Ingenico is one of the largest point-of-sale terminal providers in Europe, and created the popular iPP 350 card terminal. Stores that already use the terminal will be able to accept payments in over 50 cryptocurrencies, and Binance users who keep funds on the exchange will be able to use them to buy goods, with conversion rates calculated automatically.
Even Faster Food
These large-scale infrastructure services are enabling smaller merchants and stores to plug into the blockchain world and receive crypto payments quickly, conveniently, and securely. The Belgian branch of Black & White Burger, a well-known French fast food chain, recently announced it would be accepting crypto payments in all its stores.
What’s interesting about this episode is the timing. Crypto is still suffering from reputational damage following the 2022 bear market, though the new EU-wide MiCA legislation has provided some clarity and legitimacy to the industry.

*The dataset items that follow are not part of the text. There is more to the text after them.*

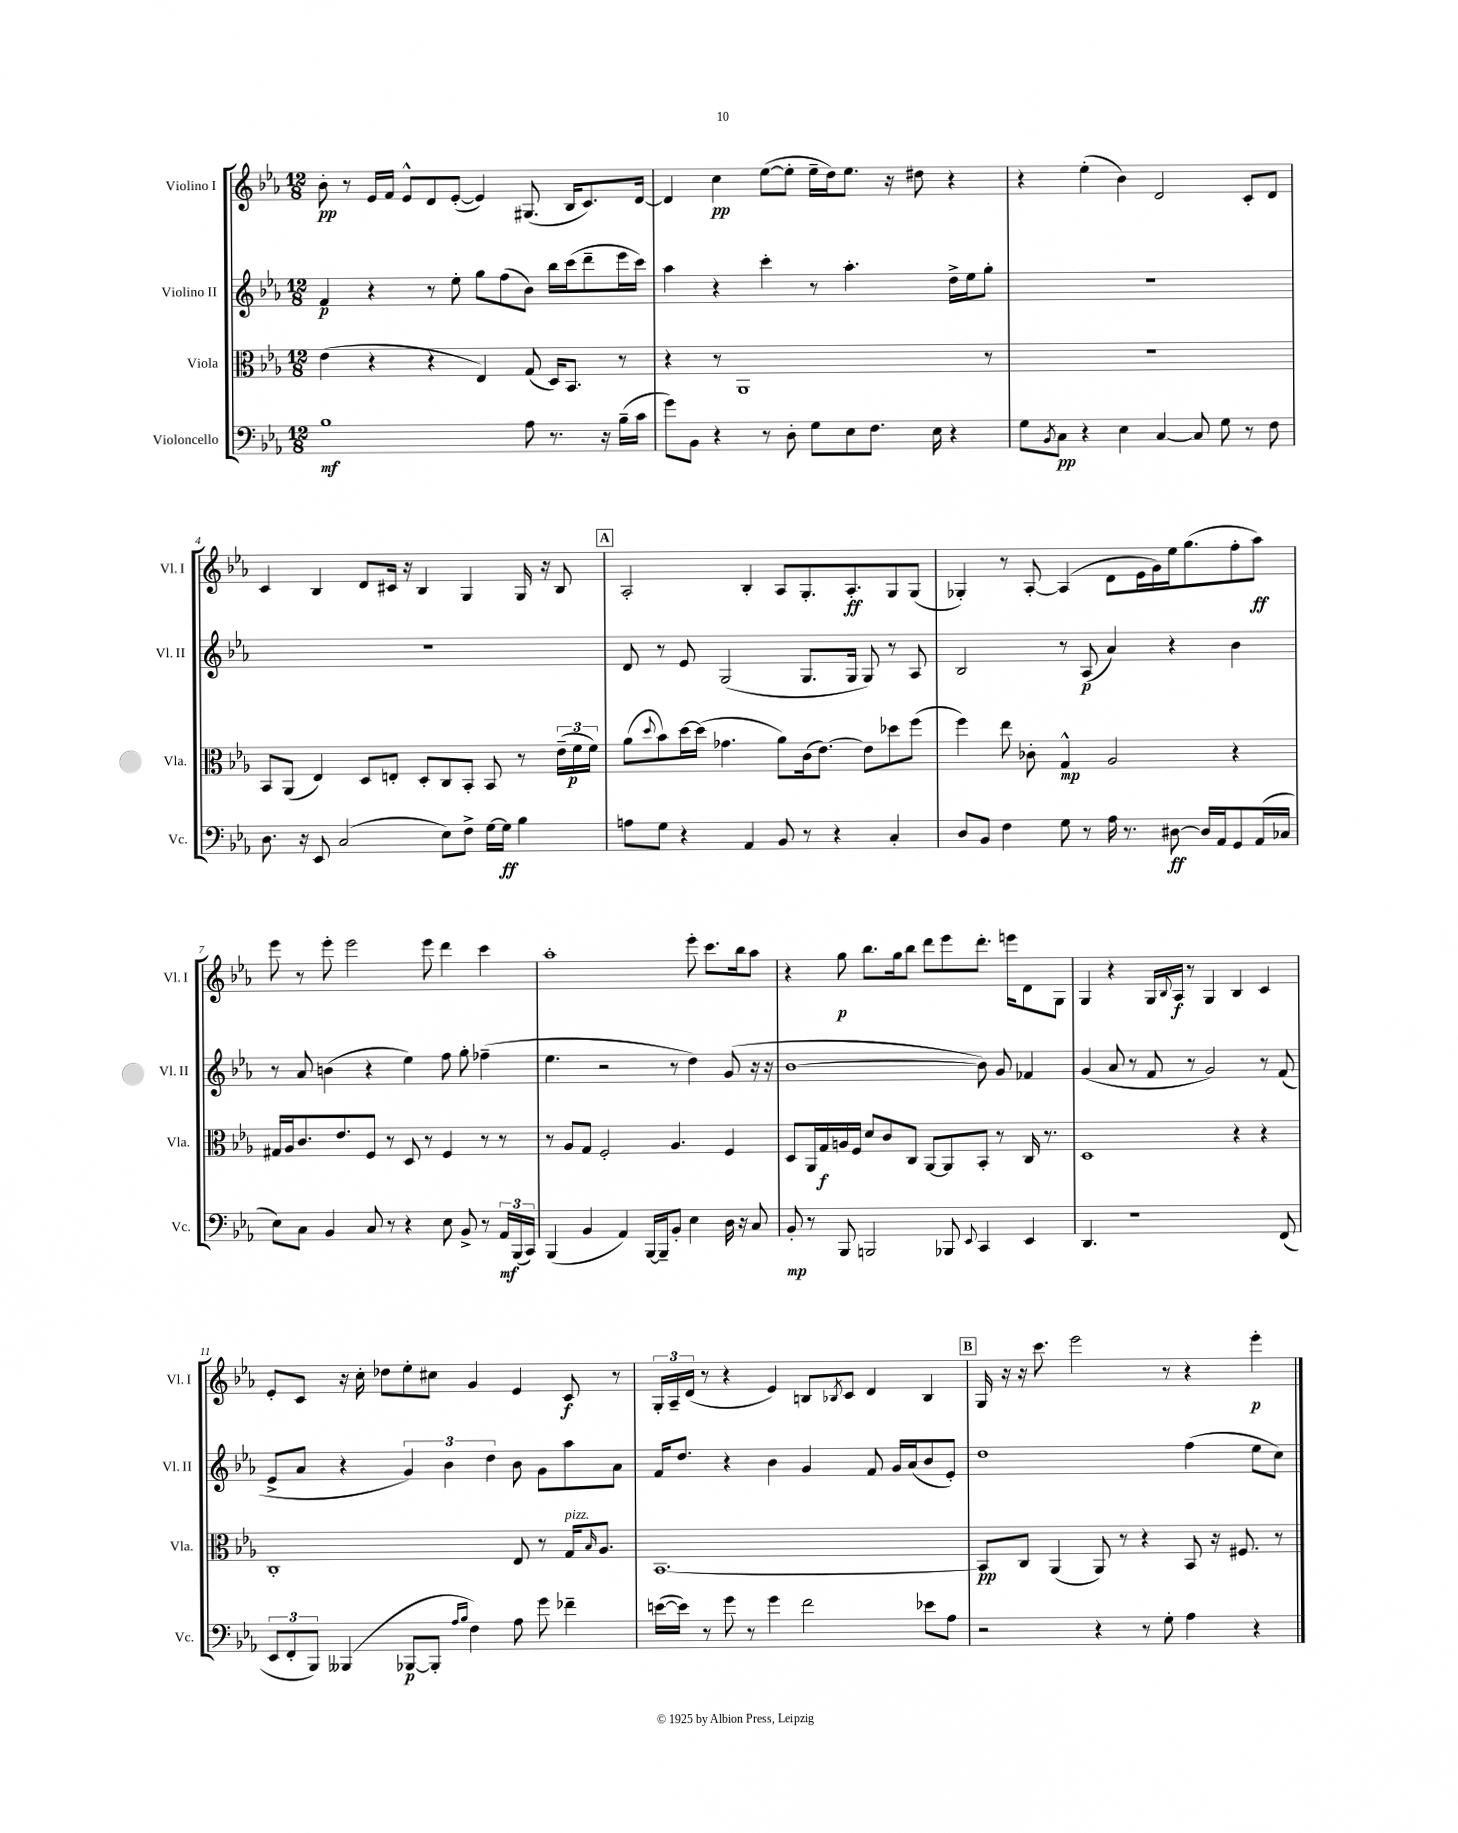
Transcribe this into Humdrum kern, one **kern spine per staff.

**kern	**dynam	**kern	**dynam	**kern	**dynam	**kern	**dynam
*part4	*part4	*part3	*part3	*part2	*part2	*part1	*part1
*staff4	*staff4	*staff3	*staff3	*staff2	*staff2	*staff1	*staff1
*I"Violoncello	*	*I"Viola	*	*I"Violino II	*	*I"Violino I	*
*I'Vc.	*	*I'Vla.	*	*I'Vl. II	*	*I'Vl. I	*
*clefF4	*	*clefC3	*	*clefG2	*	*clefG2	*
*k[b-e-a-]	*	*k[b-e-a-]	*	*k[b-e-a-]	*	*k[b-e-a-]	*
*M12/8	*	*M12/8	*	*M12/8	*	*M12/8	*
=1	=1	=1	=1	=1	=1	=1	=1
1B-	mf	(4e-\	.	4f/	p	8b-'\	pp
.	.	.	.	.	.	8r	.
.	.	4r	.	4r	.	16e-/LL	.
.	.	.	.	.	.	16f/JJ	.
.	.	.	.	.	.	8e-^^/L	.
.	.	4r	.	8r	.	8d/	.
.	.	.	.	8ee-'\	.	([8e-'/J	.
.	.	4E-/)	.	8gg\L	.	4e-/])	.
.	.	.	.	(8ff\	.	.	.
8A-\	.	(8G/	.	8b-\J)	.	(8.G#X/	.
8.r	.	16D/KL)	.	16bb-\LL	.	.	.
.	.	8.BB-/J	.	(16ccc\J	.	16B-/KL	.
.	.	.	.	8ddd~\	.	8.c/)	.
16r	.	.	.	.	.	.	.
(16B-~\LL	.	8r	.	16eee-\L	.	.	.
16c\JJ	.	.	.	16ccc\JJ)	.	[16d/Jk	.
=2	=2	=2	=2	=2	=2	=2	=2
8g\L)	.	4r	.	4aa-\	.	4d/]	.
8BB-\J	.	.	.	.	.	.	.
4r	.	8r	.	4r	.	4cc\	pp
.	.	1AA-	.	.	.	.	.
8r	.	.	.	4ccc'\	.	([8ee-\L	.
8D'\	.	.	.	.	.	8ee-'\J]	.
8G\L	.	.	.	8r	.	16ee-~\LL	.
.	.	.	.	.	.	16dd\J)	.
8E-\	.	.	.	4.aa-'\	.	8.ee-\J	.
8.F\J	.	.	.	.	.	.	.
.	.	.	.	.	.	16r	.
.	.	.	.	.	.	8dd#X\	.
16E-\	.	.	.	.	.	.	.
4r	.	.	.	16dd^\LL	.	4r	.
.	.	.	.	16ee-\J	.	.	.
.	.	8r	.	8gg'\J	.	.	.
=3	=3	=3	=3	=3	=3	=3	=3
8G\L	.	1.r	.	1.r	.	4r	.
8qBB-/	.	.	.	.	.	.	.
8C\J	pp	.	.	.	.	.	.
4r	.	.	.	.	.	(4ee-'\	.
4E-\	.	.	.	.	.	4b-\)	.
[4C/	.	.	.	.	.	2d/	.
8C/]	.	.	.	.	.	.	.
8G\	.	.	.	.	.	.	.
8r	.	.	.	.	.	8c'/L	.
8F\	.	.	.	.	.	8d/J	.
!!LO:LB:g=z
=4	=4	=4	=4	=4	=4	=4	=4
8.D\	.	8BB-/L	.	1.r	.	4c/	.
.	.	(8AA-/J	.	.	.	.	.
16r	.	.	.	.	.	.	.
8EE-/	.	4E-/)	.	.	.	4B-/	.
(2C/	.	.	.	.	.	.	.
.	.	8D/L	.	.	.	8d/L	.
.	.	8En'/J	.	.	.	16c#X/Jk	.
.	.	.	.	.	.	16r	.
.	.	8D'/L	.	.	.	4B-/	.
8E-\L)	.	8C/	.	.	.	.	.
8F^\J	.	8BB-'/J	.	.	.	4G/	.
[16G\LL	.	8BB-/	.	.	.	.	.
16G\JJ]	ff	.	.	.	.	.	.
4B-\	.	8r	.	.	.	16G/	.
.	.	.	.	.	.	16r	.
.	.	(24e-~\LL	.	.	.	8B-/	.
.	.	24f\	p	.	.	.	.
.	.	24f\JJ)	.	.	.	.	.
!!LO:REH:place=s1:t=A
=5	=5	=5	=5	=5	=5	=5	=5
8An\L	.	(8a-\L	.	8d/	.	2A-'/	.
.	.	8qqdd/	.	.	.	.	.
8G\J	.	8b-\)	.	8r	.	.	.
4r	.	[16dd\L	.	8e-/	.	.	.
.	.	(16dd\JJ]	.	.	.	.	.
.	.	4.g-X\	.	(2G/	.	.	.
4AA-/	.	.	.	.	.	4B-'/	.
8BB-/	.	8a-\L)	.	.	.	8A-/L	.
8r	.	(16c\k	.	8.G/L	.	8.G'/	.
.	.	[8.e-\J)	.	.	.	.	.
4r	.	.	.	.	.	.	.
.	.	.	.	16G/Jk	.	8.A-'/	ff
.	.	8e-\L]	.	8G/)	.	.	.
4C'/	.	8dd-X\	.	8r	.	8G/	.
.	.	(8ff\J	.	8A-/	.	(8G/J	.
=6	=6	=6	=6	=6	=6	=6	=6
8D/L	.	4ff\)	.	2B-/	.	4G-X'/)	.
8BB-/J	.	.	.	.	.	.	.
4F\	.	8ee-\	.	.	.	8r	.
.	.	8c-X'\	.	.	.	[8A-'/	.
8G\	.	4G^^/	mp	8r	.	(4A-/]	.
8r	.	.	.	(8A-/	p	.	.
16A-\	.	2A-/	.	4a-/)	.	8d\L	.
8.r	.	.	.	.	.	.	.
.	.	.	.	.	.	16e-\L	.
.	.	.	.	.	.	16g\)	.
[8D#X\	ff	.	.	4r	.	16ee-\J	.
.	.	.	.	.	.	(8.gg\	.
16D#/LL]	.	.	.	.	.	.	.
16AA-/J	.	.	.	.	.	.	.
8GG/	.	4r	.	4b-\	.	8ff'\	.
(16AA-/L	.	.	.	.	.	8aa-\J)	ff
16C-X/JJ	.	.	.	.	.	.	.
!!LO:LB:g=z
=7	=7	=7	=7	=7	=7	=7	=7
8E-\L)	.	16G#X/LL	.	8r	.	8eee-\	.
.	.	16A-/J	.	.	.	.	.
8C\J	.	8.c/	.	8a-/	.	8r	.
4BB-/	.	.	.	(4bn\	.	8eee-'\	.
.	.	8.e-/	.	.	.	.	.
.	.	.	.	.	.	2eee-\	.
8C/	.	8F/J	.	4r	.	.	.
8r	.	8r	.	.	.	.	.
4r	.	8D/	.	4ee-\)	.	.	.
.	.	8r	.	.	.	8eee-\	.
8E-\	.	4F/	.	8ff\	.	4ddd\	.
8BB-^/	.	.	.	8gg'\	.	.	.
8r	.	8r	.	(4ff-X~\	.	4ccc\	.
24AA-/LL	mf	8r	.	.	.	.	.
(24BBB-/	.	.	.	.	.	.	.
24CC/JJ)	.	.	.	.	.	.	.
=8	=8	=8	=8	=8	=8	=8	=8
(4BBB-/	.	8r	.	4.ee-\	.	1aa-'	.
.	.	8A-/L	.	.	.	.	.
4BB-/	.	8G/J	.	.	.	.	.
.	.	2F'/	.	2r	.	.	.
4AA-/)	.	.	.	.	.	.	.
[16BBB-/LL	.	.	.	.	.	.	.
16BBB-~/J]	.	.	.	.	.	.	.
8BB-'/J	.	4.A-/	.	8r	.	.	.
4E-\	.	.	.	4dd\)	.	8eee-'\	.
.	.	.	.	.	.	8.ccc\L	.
16D\	.	4F/	.	(8g/	.	.	.
16r	.	.	.	.	.	16bb-\k	.
8C/	.	.	.	16r	.	8aa-\J	.
.	.	.	.	16r	.	.	.
=9	=9	=9	=9	=9	=9	=9	=9
8BB-'/	mp	8D/L	.	[1b-	.	4r	.
8r	.	16AA-/L	.	.	.	.	.
.	.	16G/	f	.	.	.	.
8BBB-/	.	16An/	.	.	.	8gg\	p
.	.	16F/JJ	.	.	.	.	.
2BBBn/	.	8d/L	.	.	.	8.bb-\L	.
.	.	8c/	.	.	.	.	.
.	.	.	.	.	.	16gg\k	.
.	.	8C/J	.	.	.	8bb-\J	.
.	.	[8AA-/L	.	.	.	8ddd\L	.
8BBB-X/	.	8AA-/]	.	.	.	8eee-\	.
8qqEE-/	.	.	.	.	.	.	.
4CC/	.	8BB-'/J	.	8b-\])	.	8.ddd'\J	.
.	.	8r	.	8g/	.	.	.
.	.	.	.	.	.	16eeen\KL	.
4EE-/	.	16C/	.	4f-X/	.	8d\	.
.	.	8.r	.	.	.	.	.
.	.	.	.	.	.	8G\J	.
=10	=10	=10	=10	=10	=10	=10	=10
4.DD/	.	1D	.	(4g/	.	4G/	.
.	.	.	.	8a-/	.	4r	.
1r	.	.	.	8r	.	.	.
.	.	.	.	8f/	.	16G/LL	.
.	.	.	.	.	.	8qqB-/	.
.	.	.	.	.	.	16A-/JJ	f
.	.	.	.	8r	.	8r	.
.	.	.	.	2g/)	.	4G/	.
.	.	4r	.	.	.	4B-/	.
.	.	4r	.	8r	.	4c/	.
(8FF/	.	.	.	(8f/	.	.	.
!!LO:LB:g=z
=11	=11	=11	=11	=11	=11	=11	=11
12EE-/L	.	1C'	.	8e-^/L	.	8e-'/L	.
12FF'/	.	.	.	.	.	.	.
.	.	.	.	8a-/J	.	8c/J	.
12BBB-/J)	.	.	.	.	.	.	.
(4BBB--X/	.	.	.	4r	.	16r	.
.	.	.	.	.	.	16cc'\	.
.	.	.	.	.	.	8dd-X\L	.
[8BBB-X/L	p	.	.	6g/)	.	8ee-'\	.
8BBB-'/J]	.	.	.	.	.	8cc#X\J	.
.	.	.	.	6b-\	.	.	.
16qqA-/LL	.	.	.	.	.	.	.
16qqB-/JJ	.	.	.	.	.	.	.
4F\)	.	.	.	.	.	4g/	.
.	.	.	.	6dd\	.	.	.
8A-\	.	8E-/	.	8b-\	.	4e-/	.
8g\	.	8r	.	8g\L	.	.	.
!	!	!LO:TX:a:i:t=pizz.	!	!	!	!	!
4f-X~\	.	16G/KL	.	8aa-\	.	8c/	f
.	.	16qqB-/	.	.	.	.	.
.	.	8.A-/J	.	.	.	.	.
.	.	.	.	8a-\J	.	8r	.
=12	=12	=12	=12	=12	=12	=12	=12
([16en\LL	.	[1.BB-	.	16f/KL	.	24G'/LL	.
.	.	.	.	.	.	24A-~/	.
16e\JJ])	.	.	.	8.dd/J	.	.	.
.	.	.	.	.	.	(24d/JJ	.
8r	.	.	.	.	.	8r	.
8g\	.	.	.	4r	.	4r	.
8r	.	.	.	.	.	.	.
4g\	.	.	.	4b-\	.	4e-/)	.
2f\	.	.	.	4g/	.	8Bn/L	.
.	.	.	.	.	.	8qB-X/	.
.	.	.	.	.	.	8c/J	.
.	.	.	.	8f/	.	4d/	.
.	.	.	.	16g/LL	.	.	.
.	.	.	.	(16a-/J	.	.	.
8e-X\L	.	.	.	8b-/	.	4B-/	.
8A-\J	.	.	.	8e-'/J)	.	.	.
!!LO:REH:place=s1:t=B
=13	=13	=13	=13	=13	=13	=13	=13
2r	.	8BB-/L]	pp	1dd	.	16G/	.
.	.	.	.	.	.	16r	.
.	.	8C/J	.	.	.	16r	.
.	.	.	.	.	.	8.ccc\	.
.	.	(4AA-/	.	.	.	.	.
.	.	.	.	.	.	2eee-\	.
4r	.	8AA-/)	.	.	.	.	.
.	.	8r	.	.	.	.	.
8r	.	4r	.	.	.	.	.
8G'\	.	.	.	.	.	8r	.
4A-\	.	8BB-/	.	(4ff\	.	4r	.
.	.	16r	.	.	.	.	.
.	.	8.F#X/	.	.	.	.	.
4r	.	.	.	8ee-\L	.	4eee-'\	p
.	.	8r	.	8cc\J)	.	.	.
==	==	==	==	==	==	==	==
*-	*-	*-	*-	*-	*-	*-	*-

Black & White have positioned themselves as a crypto-friendly outlet early in the market cycle, and will doubtless benefit in the coming months and years. Their move is a good example of retailers using crypto to accept small purchases of just a few dollars for everyday purchases, giving customers another option for payments at a time when fewer people carry cash – while recognising that crypto adoption is on the rise.
Another European organisation that has embraced crypto payments is Apsys, a real estate company that manages and develops retail parks throughout France and Poland. The initiative uses Lyzi, a popular mobile crypto payment app. Customers buy crypto gift cards with their crypto using Lyzi, which they can then spend at restaurants and outlets. When the cards are used at point-of-sale terminals, Lyzi converts the crypto to fiat. A system of loyalty points and bonuses will help incentivise crypto usage.
Hospitals, Hotels, Tourism…
In Europe, crypto adoption is driven by evolving legislation and a desire to tap into a fast-moving and exciting new market, which appeals to the important young and tech-savvy demographic. In other parts of the world, the growth in crypto payments has accelerated thanks to the role that crypto plays as a hedge against inflation.
This is particularly true of Latin America, where a number of countries have suffered from serious inflation over the past few decades – with some seeing their currencies all but collapse.
Brazil’s inflation is currently under control, and no worse than in most major European economies, but within living memory it was up in the thousands of percent and the population has a natural wariness of it happening again. Bitcoin is popular in Brazil, as well as in Venezuela, Argentina, and other countries where hyperinflation is an immediate threat.
In a first for the country, the Rolante Hospital Foundation (FHR), a large general hospital and the oldest hospital in the municipality of Rolante, will start accepting crypto from patients who need to settle their medical bills and buy medicine. Rolante is already a major crypto adoption hub; other organisations including hotels, tourist venues and sporting companies in Rolante accept bitcoin and other crypto tokens as payment.
These are just some of the latest examples of crypto being integrated with real-world payment services, enabling crypto users around the world to spend digital assets as cash – as they were always meant to be used. As crypto payments are normalised in this way, the costs and risks for organisations adding the option of using crypto are reduced.